(Records from a dataset)
########################################

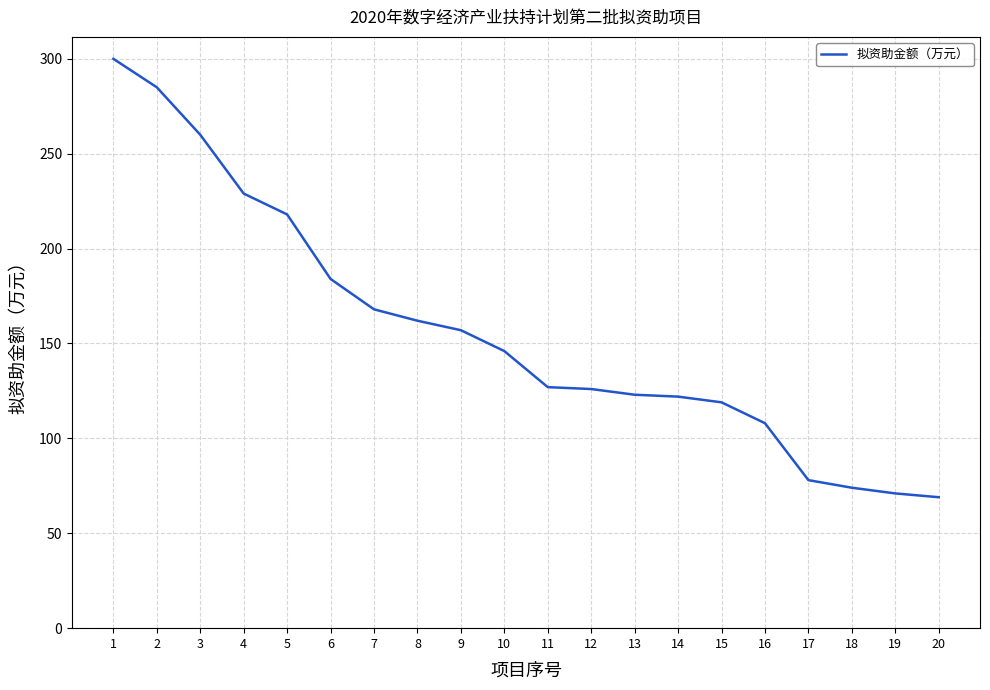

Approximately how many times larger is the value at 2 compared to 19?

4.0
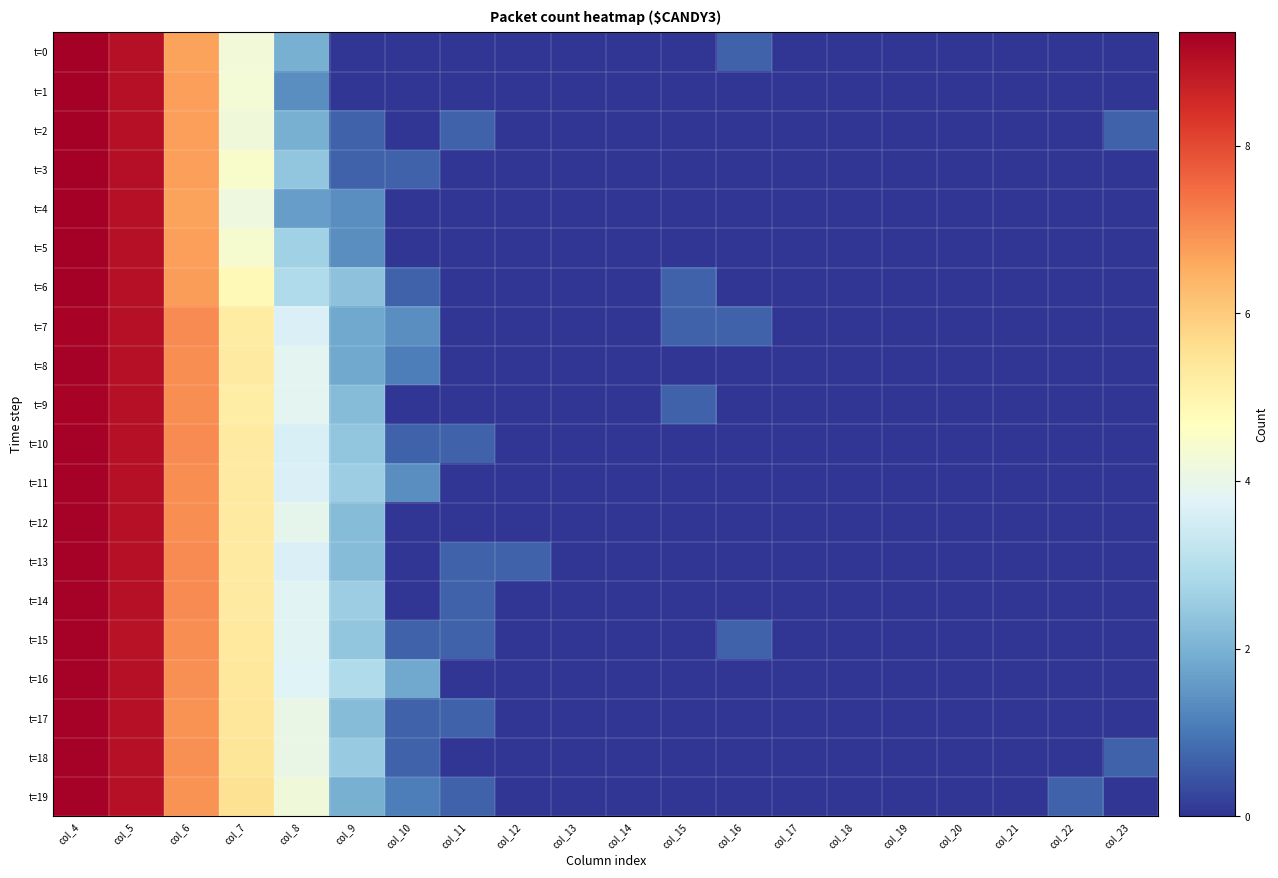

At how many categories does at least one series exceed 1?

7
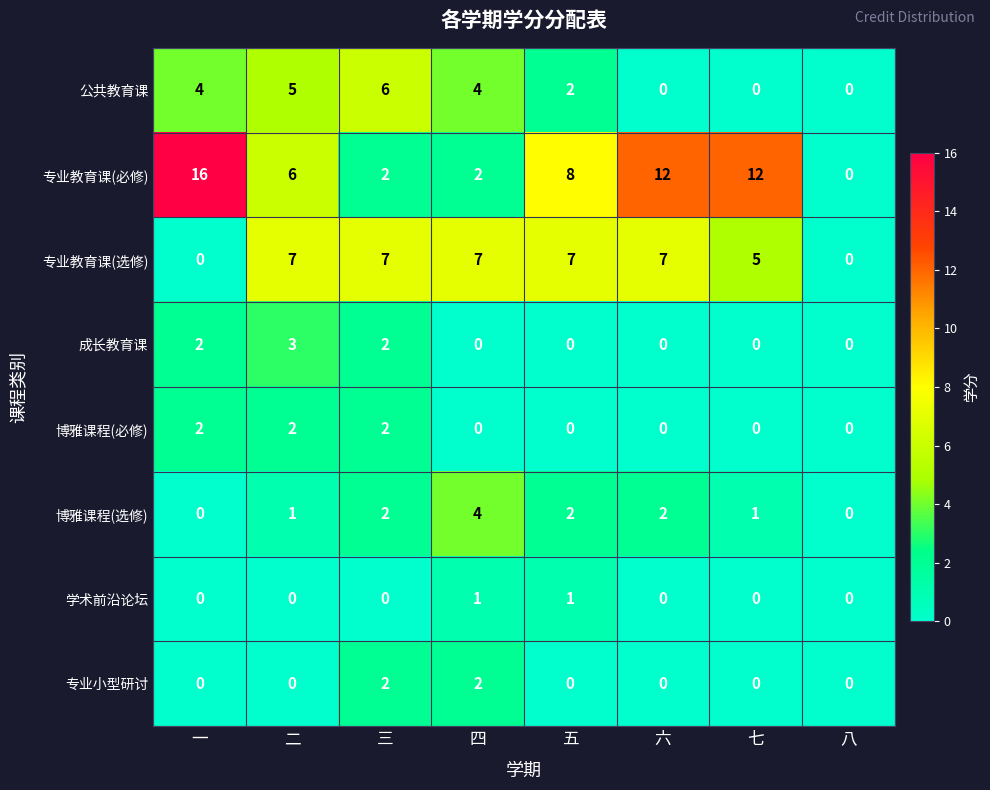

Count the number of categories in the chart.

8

########################################

Convert the lines of the material above into a Markdown table with the columns Line and Content, numbering each row and omitting blank lines. Leave the pictures out of the table.

FINISHED EXERCISE:
| Line | Content |
|---|---|
| 1 | Approximately how many times larger is the value at 2 compared to 19? |
| 2 | 4.0 |
| 3 | At how many categories does at least one series exceed 1? |
| 4 | 7 |
| 5 | Count the number of categories in the chart. |
| 6 | 8 |